From 11pm GMT, flights from the UK to Germany will be prohibited “due to the mutation of the coronavirus in the UK”, the Germany embassy in London said in a statement.
There will be three main exceptions to the ban, which is set to be reviewed on December 31.
Flights with medical personnel “in the interest of public health” will still be able to land, as will postal, freight or empty flights and repatriation flights of aeroplanes and their crews.
Belgian prime minister Alexander de Cross said the country would close its borders to planes and trains coming from the UK from 11pm GMT on Sunday to prevent importing a new strain of the coronavirus, Reuters reported.
The restriction will last for at least 24 hours, he said.
Eurostar tweeted that its trains between London, Brussels and Amsterdam would be cancelled on Monday as a result.

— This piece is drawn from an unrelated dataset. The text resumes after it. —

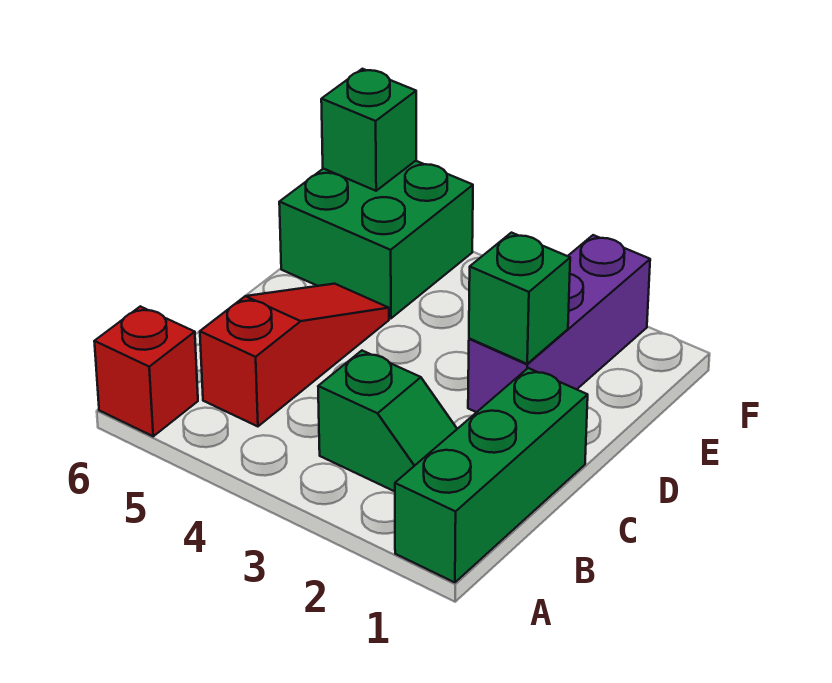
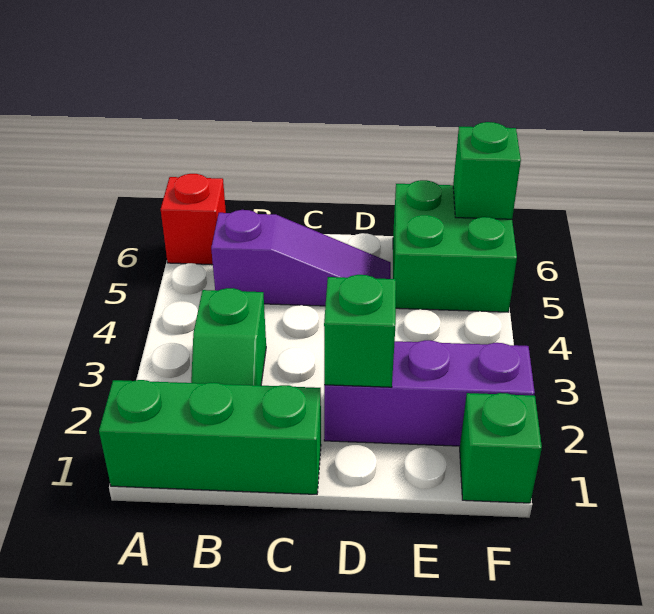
red 1x3 slope [200,284,389,426] -> purple 1x3 slope [211,210,391,306]
none -> green 1x1 brick [460,393,542,503]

The government of the Netherlands introduced a ban on flights carrying passengers from the UK from 6am on Sunday, with the new restriction set to remain in place until January 1 “at the latest”.
It comes after a case of the new strain was detected in the country.
Who might be next?
Italian politicians have indicated the country is set to lay out its own plans to suspend flights from the UK.
In a Facebook post, foreign minister Luigi di Maio said Italy was “about to sign the provision to suspend flights with Great Britain”, adding that it was the government’s priority to “protect Italy and our compatriots” from the new form of Covid.
How long will Tier 4 restrictions last in England?
Restrictions in the UK are expected to remain for “some time”, health secretary Matt Hancock warned on Sunday, admitting that the new strain of the disease was “out of control”.
He said the country was facing an “enormous challenge” after scientists warned the new variant could be up to 70% more transmissible than the original virus.
“The new variant is out of control and we need to bring it under control,” Hancock told BBC1’s The Andrew Marr Show.
“We don’t know how long these measures are going to be in place. It may be for some time until we can get the vaccine going.”
But Labour leader Keir Starmer said the PM must apologise to the public for the way the latest coronavirus restrictions had been handled.
“I think the prime minister should apologise,” he told an online press conference. “This is not just one mistake when he has otherwise got things right. It is the same mistake over and over again.
“At the heart of the problem here is a prime minister who simply doesn’t want to be unpopular and therefore won’t take the tough decisions that are necessary, until he is forced into them at the 11th hour.
“We can’t go on like that. I think that it is very important that the prime minister does apologise to people for his handling of this episode of the pandemic.”